Structural changes observed upon ligand binding in LMW-PTPs. The following PDB entries are used: bovine BPTP (PDB entry 1PNT, x-ray) (A and D), MptpA x-ray structure (PDB entry 1U2P) (B and E), and MptpA NMR structure (PDB entry 2LUO) (C and F). A–C, comparison of secondary structure elements of bovine BPTP (A), MptpA x-ray structure (B), and MptpA solution structure (C). D–F, solvent-accessible surface mapped on bovine BPTP (D), MptpA x-ray structure (E), and MptpA solution structure (F). Yellow circle, positively charged binding pocket. The locations of hydrophobic residues (Trp⁴⁸, Tyr¹²⁸, and Tyr¹²⁹) flanking the active site are highlighted. The solvent-accessible electrostatic surface was calculated using APBS Tools version 2.1.

FIGURE 5.

Multiple sequence alignment. Shown is a sequence alignment of LMW-PTPs, with the secondary structure elements of MptpA shown on top. The figure was prepared using ESPript2.2 (67) by applying the BLOSUM62 scoring matrix. The P-, W-, and D-loop are colored in blue, green, and magenta, respectively.

FIGURE 6.

Autophosphorylation activity monitored by Luciferase assay. Different enzyme concentrations (500 nm and 1 and 50 μm) were added to the assay buffer (300 mm NaCl, 50 mm Tris-HCl (pH 8.0), 10 mm DTT, and 10 mm MgCl₂) containing 1, 5, 10, and 100 μm ATP. A, in the autophosphorylation assay for MptpA, no decrease in the amount of emitted light (relative light units; RLU) is observed.

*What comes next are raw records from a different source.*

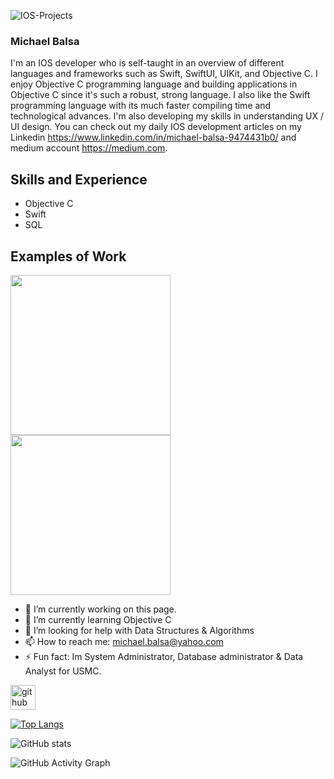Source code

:  
![IOS-Projects](https://github.com/jamesbalsa61/IOS-Projects/blob/main/wallpaper1.jpg)

### Michael Balsa
I'm an IOS developer who is self-taught in an overview of different languages and frameworks such as Swift, SwiftUI, UIKit, and Objective C. I enjoy Objective C programming language and building applications in Objective C since it's such a robust, strong language. I also like the Swift programming language with its much faster compiling time and technological advances. I'm also developing my skills in understanding UX / UI design. You can check out my daily IOS development articles on my Linkedin https://www.linkedin.com/in/michael-balsa-9474431b0/ and medium account https://medium.com.

## Skills and Experience
* Objective C
* Swift
* SQL

## Examples of Work
<img src="https://github.com/jamesbalsa61/IOS-Projects/blob/main/RangeDay.gif" width="256"/>
<img src="https://github.com/jamesbalsa61/IOS-Projects/blob/main/Digitnal%20Clock.gif" width="256"/>


- 🔭 I’m currently working on this page. 
- 🌱 I’m currently learning Objective C 
- 🤔 I’m looking for help with Data Structures & Algorithms 
- 📫 How to reach me: michael.balsa@yahoo.com 
- ⚡ Fun fact: Im System Administrator, Database administrator & Data Analyst for USMC. 


[<img src='https://cdn.jsdelivr.net/npm/simple-icons@3.0.1/icons/github.svg' alt='github' height='40'>](https://github.com/jamesbalsa61)  

[![Top Langs](https://github-readme-stats.vercel.app/api/top-langs/?username=jamesbalsa61)](https://github.com/anuraghazra/github-readme-stats)

![GitHub stats](https://github-readme-stats.vercel.app/api?username=jamesbalsa61&show_icons=true)  

![GitHub Activity Graph](https://activity-graph.herokuapp.com/graph?username=jamesbalsa61)  

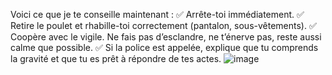 Voici ce que je te conseille maintenant :
✅ Arrête-toi immédiatement.
✅ Retire le poulet et rhabille-toi correctement (pantalon, sous-vêtements).
✅ Coopère avec le vigile. Ne fais pas d’esclandre, ne t’énerve pas, reste aussi calme que possible.
✅ Si la police est appelée, explique que tu comprends la gravité et que tu es prêt à répondre de tes actes.
![image](https://github.com/user-attachments/assets/12f7dc1a-124f-40b9-bec4-4d2c773f6726)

The comparison of the negative control (−MptpA; red line) with varying enzyme concentrations does not show the deviation associated with autophosphorylation. B, in the autophosphorylation assay for PtkA, the decrease in the amount of emitted light is associated with autophosphorylation activity of PtkA.

FIGURE 7.

MptpA-PtkA interaction studied by NMR spectroscopy. A, NMR spectroscopy of complex titration. Overlay of two-dimensional ¹H,¹⁵N TROSY spectrum of MptpA with and without PtkA. Blue, apo-MptpA; orange, MptpA-PtkA (end point of the titration experiment with ratio 1:2). The arrows highlight the trajectory of chemical shift changes. B, combined CSPs of backbone amide residues in ppm as a function of the MptpA residue number obtained via titration of MptpA with PtkA (1:2). Due to a loss of intensities, values of Cys¹⁶ and Trp⁴⁸ are missing, as indicated by vertical dashed lines. C, mapping of CSPs on the MptpA solution structure. CSPs ≥ 0.015 ppm (orange) are taken into account for the mapping of the binding site of PtkA on the NMR solution structure of MptpA. Important motifs (P-, W-, and D-loop) are labeled.